There are case reports of tacrolimus-induced hyponatremia being manged by conversion to cyclosporine with variable success in other solid organ transplants. Azuma et al.⁸ reported a case of hyponatremia in a bone marrow transplant recipient receiving tacrolimus for acute graft versus host disease (GVHD). Tacrolimus was stopped, and serum sodium concentration normalized in the next 7 days. Cyclosporine used in this patient for acute GVHD did not result in recurrence of hyponatremia, suggesting that it is not a class effect. Banks et al.⁹ reported five patients of hyponatremia among lung transplant recipients. Hyponatremia persisted in these patients despite fludrocortisone therapy. Hyponatremia resolved in three patients and significantly improved in two patients after they were switched from a tacrolimus-based to cyclosporine-based immunosuppressive regimen.
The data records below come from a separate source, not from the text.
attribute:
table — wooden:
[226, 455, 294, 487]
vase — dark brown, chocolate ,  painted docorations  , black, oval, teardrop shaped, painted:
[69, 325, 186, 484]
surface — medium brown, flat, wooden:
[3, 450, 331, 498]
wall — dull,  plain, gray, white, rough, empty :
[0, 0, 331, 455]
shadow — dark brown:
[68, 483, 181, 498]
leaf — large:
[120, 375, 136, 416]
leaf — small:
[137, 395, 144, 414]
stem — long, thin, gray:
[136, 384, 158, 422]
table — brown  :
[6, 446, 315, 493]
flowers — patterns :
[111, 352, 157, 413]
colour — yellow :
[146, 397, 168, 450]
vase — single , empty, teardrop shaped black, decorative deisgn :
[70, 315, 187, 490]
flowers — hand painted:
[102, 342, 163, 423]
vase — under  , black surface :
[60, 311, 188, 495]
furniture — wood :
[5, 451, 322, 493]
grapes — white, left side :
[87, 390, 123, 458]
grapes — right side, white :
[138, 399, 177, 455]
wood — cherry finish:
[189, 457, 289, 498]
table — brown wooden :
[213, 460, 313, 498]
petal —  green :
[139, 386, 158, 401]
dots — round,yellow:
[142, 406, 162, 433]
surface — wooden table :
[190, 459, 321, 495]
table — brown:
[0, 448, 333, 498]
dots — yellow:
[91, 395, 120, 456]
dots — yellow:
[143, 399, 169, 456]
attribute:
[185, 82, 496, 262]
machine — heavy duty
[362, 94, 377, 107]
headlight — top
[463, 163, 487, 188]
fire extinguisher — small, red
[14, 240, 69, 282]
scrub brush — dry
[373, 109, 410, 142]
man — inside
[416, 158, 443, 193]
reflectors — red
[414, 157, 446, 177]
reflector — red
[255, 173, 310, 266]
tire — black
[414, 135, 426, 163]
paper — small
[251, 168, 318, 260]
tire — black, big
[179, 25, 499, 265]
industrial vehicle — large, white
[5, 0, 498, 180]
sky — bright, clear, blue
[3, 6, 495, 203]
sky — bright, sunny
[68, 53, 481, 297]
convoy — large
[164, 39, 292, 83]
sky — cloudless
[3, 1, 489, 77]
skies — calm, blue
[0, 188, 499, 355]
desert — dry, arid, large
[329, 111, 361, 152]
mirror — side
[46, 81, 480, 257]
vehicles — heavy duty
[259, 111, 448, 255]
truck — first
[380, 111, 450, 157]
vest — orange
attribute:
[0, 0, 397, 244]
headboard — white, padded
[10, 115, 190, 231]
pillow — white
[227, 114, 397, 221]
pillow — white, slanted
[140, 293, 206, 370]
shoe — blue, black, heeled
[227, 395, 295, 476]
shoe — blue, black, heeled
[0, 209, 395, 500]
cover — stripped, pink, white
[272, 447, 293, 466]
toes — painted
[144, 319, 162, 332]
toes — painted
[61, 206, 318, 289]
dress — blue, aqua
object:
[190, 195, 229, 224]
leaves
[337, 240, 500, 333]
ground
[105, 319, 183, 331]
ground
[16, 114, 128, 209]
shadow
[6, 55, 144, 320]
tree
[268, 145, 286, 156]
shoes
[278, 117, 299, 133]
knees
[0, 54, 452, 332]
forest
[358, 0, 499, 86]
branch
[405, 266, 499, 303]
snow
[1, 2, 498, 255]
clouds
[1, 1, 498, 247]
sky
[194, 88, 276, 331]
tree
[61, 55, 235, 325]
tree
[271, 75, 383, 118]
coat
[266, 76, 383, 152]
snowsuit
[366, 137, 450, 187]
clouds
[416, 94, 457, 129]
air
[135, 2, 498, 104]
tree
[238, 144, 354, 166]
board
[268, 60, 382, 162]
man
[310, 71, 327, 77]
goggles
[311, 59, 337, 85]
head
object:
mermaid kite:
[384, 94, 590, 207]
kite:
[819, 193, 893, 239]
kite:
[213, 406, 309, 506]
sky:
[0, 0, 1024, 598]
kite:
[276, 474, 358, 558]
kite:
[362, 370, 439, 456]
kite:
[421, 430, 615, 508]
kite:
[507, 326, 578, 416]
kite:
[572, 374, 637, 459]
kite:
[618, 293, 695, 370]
In our case, even after reduction of tacrolimus dose and optimizing tacrolimus levels, persistent salt losing resulted in severe symptomatic hyponatremia. This suggests tubular dysfunction persists despite normalization of tacrolimus levels. As in the above case reports, our patient also responded to fludrocortisone and salt supplementation.

Conclusion

We would like to highlight this uncommon side effect of tacrolimus that resulted in salt-losing nephropathy and hyponatremia-related seizures. In posttransplant patients, hyponatremia with no clear antecedent cause should raise the possibility of tacrolimus as the putative agent.